New research from an award-winning historian at the University of Toronto will offer rare insight into the unwritten and intertwined histories of technology and the Black experience in New York City over the last 200 years.
Led by Edward Jones-Imhotep, the project, Black steam, Blacktop and Black light, will explore how the technologies of steam, combustion engines, and electricity played a role in the lives and identities of Black New Yorkers between the 19th and early 20th centuries.

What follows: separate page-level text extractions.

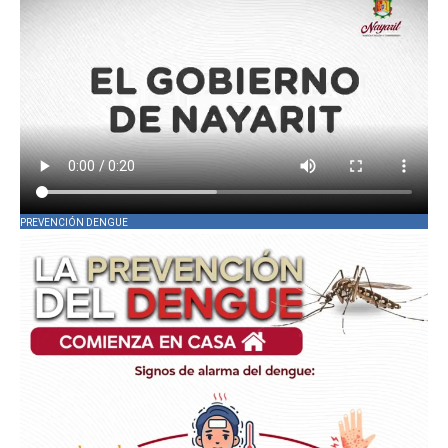
PREVENCIÓN DENGUE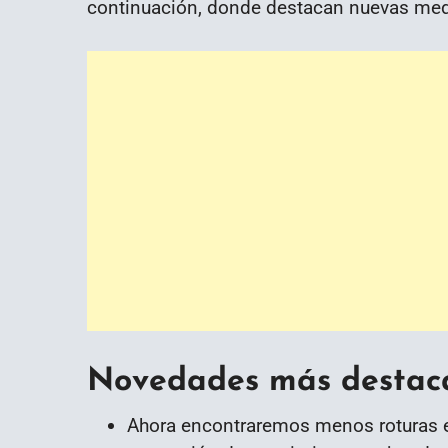
continuación, donde destacan nuevas med
Novedades más destaca
Ahora encontraremos menos roturas en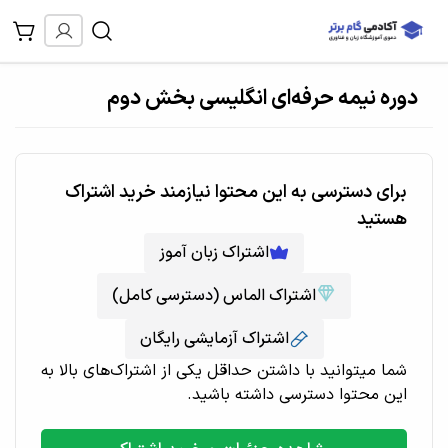
دوره نیمه حرفه‌ای انگلیسی بخش دوم
برای دسترسی به این محتوا نیازمند خرید اشتراک
هستید
اشتراک زبان آموز
اشتراک الماس (دسترسی کامل)
اشتراک آزمایشی رایگان
شما میتوانید با داشتن حداقل یکی از اشتراک‌های بالا به
این محتوا دسترسی داشته باشید.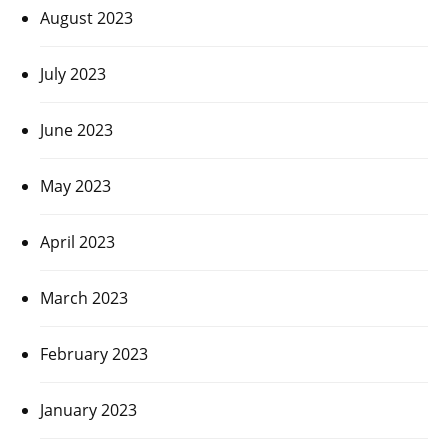
August 2023
July 2023
June 2023
May 2023
April 2023
March 2023
February 2023
January 2023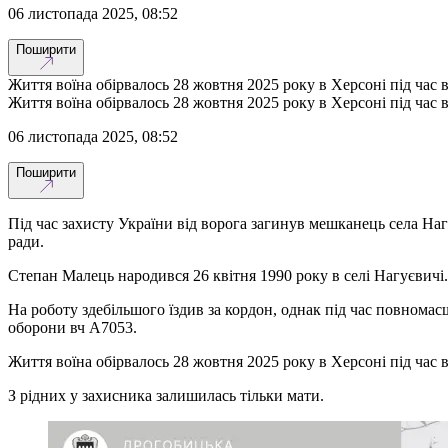
06 листопада 2025, 08:52
Поширити
Життя воїна обірвалось 28 жовтня 2025 року в Херсоні під час 
Життя воїна обірвалось 28 жовтня 2025 року в Херсоні під час 
06 листопада 2025, 08:52
Поширити
Під час захисту України від ворога загинув мешканець села На
ради.
Степан Малець народився 26 квітня 1990 року в селі Нагуєвичі
На роботу здебільшого їздив за кордон, однак під час повнома
оборони вч А7053.
Життя воїна обірвалось 28 жовтня 2025 року в Херсоні під час 
З рідних у захисника залишилась тільки мати.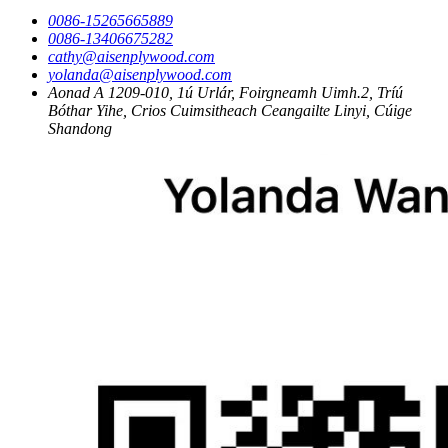
0086-15265665889
0086-13406675282
cathy@aisenplywood.com
yolanda@aisenplywood.com
Aonad A 1209-010, 1ú Urlár, Foirgneamh Uimh.2, Tríú
Bóthar Yihe, Crios Cuimsitheach Ceangailte Linyi, Cúige
Shandong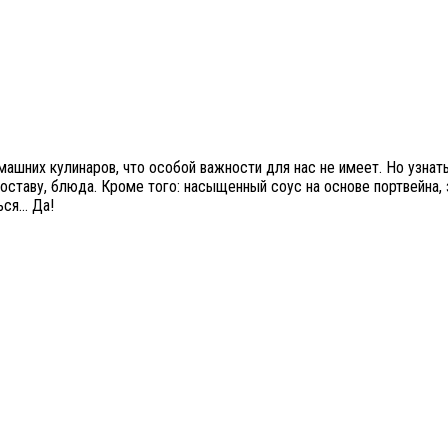
ашних кулинаров, что особой важности для нас не имеет. Но узнать
составу, блюда. Кроме того: насыщенный соус на основе портвейна
ься… Да!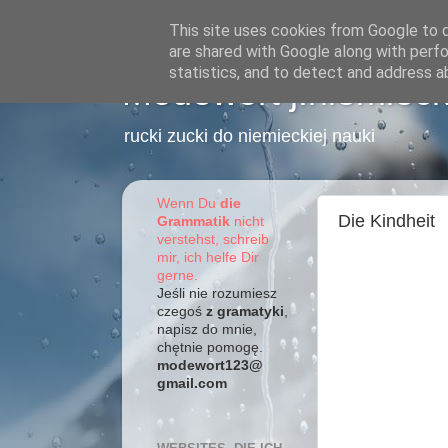
This site uses cookies from Google to de
are shared with Google along with perfo
statistics, and to detect and address a
Modewort j.niemieck
rucki zucki do niemieckiej nauki
Wenn Du
die
Die Kindheit
Grammatik
nicht
verstehst, schreib
mir, ich helfe Dir
gerne.
Jeśli nie rozumiesz
czegoś
z gramatyki
,
napisz do mnie,
chętnie pomogę.
modewort123@
gmail.com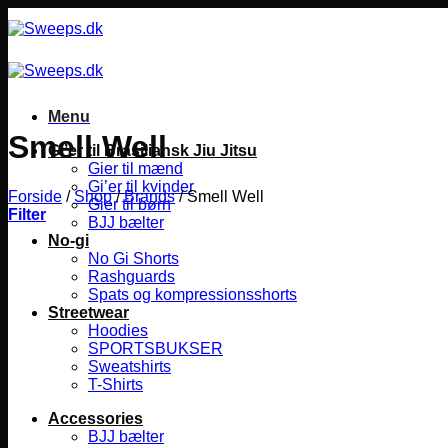
Fortsæt
til
indhold
Menu
Smell Well
Gi’er til Brasiliansk Jiu Jitsu
Gier til mænd
Gi’er til kvinder
Forside
/
Shop
/
Brands
/
Smell Well
Gier til børn
Filter
BJJ bælter
No-gi
No Gi Shorts
Rashguards
Spats og kompressionsshorts
Streetwear
Hoodies
SPORTSBUKSER
Sweatshirts
T-Shirts
Accessories
BJJ bælter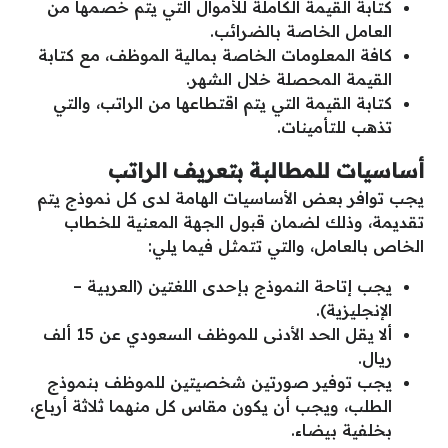
كتابة القيمة الكاملة للأموال التي يتم خصمها من
العامل الخاصة بالضرائب.
كافة المعلومات الخاصة بمالية الموظف، مع كتابة
القيمة المحصلة خلال الشهر.
كتابة القيمة التي يتم اقتطاعها من الراتب، والتي
تذهب للتأمينات.
أساسيات للمطالبة بتعريف الراتب
يجب توافر بعض الأساسيات الهامة لدى كل نموذج يتم
تقديمة، وذلك لضمان قبول الجهة المعنية للخطاب
الخاص بالعامل، والتي تتمثل فيما يلي:
يجب إتاحة النموذج بإحدى اللغتين (العربية –
الإنجليزية).
ألا يقل الحد الأدنى للموظف السعودي عن 15 ألف
ريال.
يجب توفير صورتين شخصيتين للموظف بنموذج
الطلب، ويجب أن يكون مقاس كل منهما ثلاثة أرباع،
بخلفية بيضاء.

The project stems from the Black Androids project, a research initiative launched last year which focuses on the histories of racialized automata created between the late eighteenth and mid-20th centuries in New York. Driven by the technologies of steam, mechanics and electricity, the development of the androids, which perpetuated racist depictions of Black people, got Jones-Imhotep thinking of how technologies shaped other aspects of Black life.
“Although their surface depicts a kind of Black technological disingenuity, the mechanisms that drove those androids were, elsewhere in New York City, a very rich part of the cultural lives and experiences of Black New Yorkers,” says Jones-Imhotep, director and associate professor at the Institute for the History and Philosophy of Science and Technology.

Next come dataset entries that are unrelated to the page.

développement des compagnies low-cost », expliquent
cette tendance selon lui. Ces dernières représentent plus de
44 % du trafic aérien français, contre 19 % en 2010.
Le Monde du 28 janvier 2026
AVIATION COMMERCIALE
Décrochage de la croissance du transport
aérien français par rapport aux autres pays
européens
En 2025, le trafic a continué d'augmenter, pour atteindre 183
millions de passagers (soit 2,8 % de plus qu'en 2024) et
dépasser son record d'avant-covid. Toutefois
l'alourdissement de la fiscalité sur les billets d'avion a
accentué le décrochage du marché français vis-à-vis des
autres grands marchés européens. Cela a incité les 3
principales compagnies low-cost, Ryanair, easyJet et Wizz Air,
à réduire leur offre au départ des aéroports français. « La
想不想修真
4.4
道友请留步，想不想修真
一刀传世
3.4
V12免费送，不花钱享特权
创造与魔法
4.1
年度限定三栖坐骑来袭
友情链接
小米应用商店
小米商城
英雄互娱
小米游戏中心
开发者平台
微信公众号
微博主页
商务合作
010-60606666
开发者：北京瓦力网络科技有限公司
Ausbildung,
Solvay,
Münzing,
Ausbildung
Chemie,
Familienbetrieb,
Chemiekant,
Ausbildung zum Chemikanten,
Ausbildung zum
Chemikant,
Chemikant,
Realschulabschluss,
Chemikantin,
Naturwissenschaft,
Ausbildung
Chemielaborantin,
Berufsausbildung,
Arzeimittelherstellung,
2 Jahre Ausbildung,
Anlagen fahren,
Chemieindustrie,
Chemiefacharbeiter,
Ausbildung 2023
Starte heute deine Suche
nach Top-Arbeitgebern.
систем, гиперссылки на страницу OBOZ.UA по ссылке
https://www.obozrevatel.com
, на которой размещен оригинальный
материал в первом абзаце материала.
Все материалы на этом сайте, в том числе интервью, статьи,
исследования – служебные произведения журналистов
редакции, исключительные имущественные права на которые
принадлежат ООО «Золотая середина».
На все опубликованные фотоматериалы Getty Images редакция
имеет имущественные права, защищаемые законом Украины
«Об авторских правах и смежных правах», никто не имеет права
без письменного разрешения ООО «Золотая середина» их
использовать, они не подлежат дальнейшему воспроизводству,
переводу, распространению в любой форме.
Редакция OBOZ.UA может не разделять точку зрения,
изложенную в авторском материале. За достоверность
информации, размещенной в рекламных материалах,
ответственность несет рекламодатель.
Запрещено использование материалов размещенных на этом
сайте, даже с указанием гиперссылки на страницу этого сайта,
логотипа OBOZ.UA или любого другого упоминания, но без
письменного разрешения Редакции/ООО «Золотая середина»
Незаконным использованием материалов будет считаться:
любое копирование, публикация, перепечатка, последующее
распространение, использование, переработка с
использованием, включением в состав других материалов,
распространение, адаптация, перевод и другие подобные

Jones-Imhotep’s new research is funded by the Black Research Network’s IGNITE grant, established earlier this year to provide small-scale research funding to support Black faculty, librarians and postdoctoral scholars working broadly in any discipline at the university. His larger project received a five-year SSHRC Insight Grant.
With $5,000 from the IGNITE grant, Jones-Imhotep and eight undergraduate research assistants will continue to analyze and mobilize findings from this historical period for a wider audience. Results will be taught in two new courses, an undergraduate course and a graduate-level course called Technological Undergrounds. Both will investigate the histories of race and technology.
The work of Jones-Imhotep’s research team focuses on three themes. Black steam will investigate the place of steam technology in Black technological agency in late 19th and early 20th century America. Steam provided a fugitive technology for American slaves, including the American orator and abolitionist, Frederick Douglass, during the Civil War and was a site of Black invention and economic advancement afterwards. Jones-Imhotep’s investigations focus on a series of alleged Black ‘revenge plots’ that targeted steam trains between 1890 and 1915 and presupposed advanced technical knowledge.
Meanwhile, Blacktop explores the life of Black mechanics during the rise of gasoline-powered vehicles in Manhattan between 1880 to 1910. The team is tracing how Black mechanics established their own mechanic shops in reaction to attempts by white drivers to monopolize the city’s chauffeuring industry.
“We are looking at a white conspiracy to sabotage the cars of Black chauffeurs in New York around 1912 and 1913. In response to this, Black drivers established their own garage network,” Jones-Imhotep explains.
“We’re very interested in tracking exactly how those garages ended up forming part of the identities and experiences of Black New Yorkers to this moment.”
Using fire insurance maps, classified ads, and the extensive correspondence of the sociologist and activist W.E.B. Du Bois, Black Light traces the cultural geographies of electricity in Harlem between 1905 and 1930. Jones-Imhotep is interested in how the technology of electricity — used for skin-whitening, freckle-removal and for signaling Black respectability — helped draw class lines and worldviews in Harlem during its transformation into a mecca of African-American culture in the early 20th century.
Jones-Imhotep believes that these histories can travel beyond New York City — leaving potential for more research and collaborations to document them. For now, the team will continue extensive archival work, library research and developing and using customized digital tools to make the project happen.
“By deploying different innovative and imaginative techniques, reading things against the grain, poring over photographs, we can begin to uncover this incredibly rich technological history that exists in New York City,” Jones-Imhotep says.
“I believe that New York City is most likely just the tip of the iceberg. This is a technological history that we could be exploring in other cities and throughout the world.”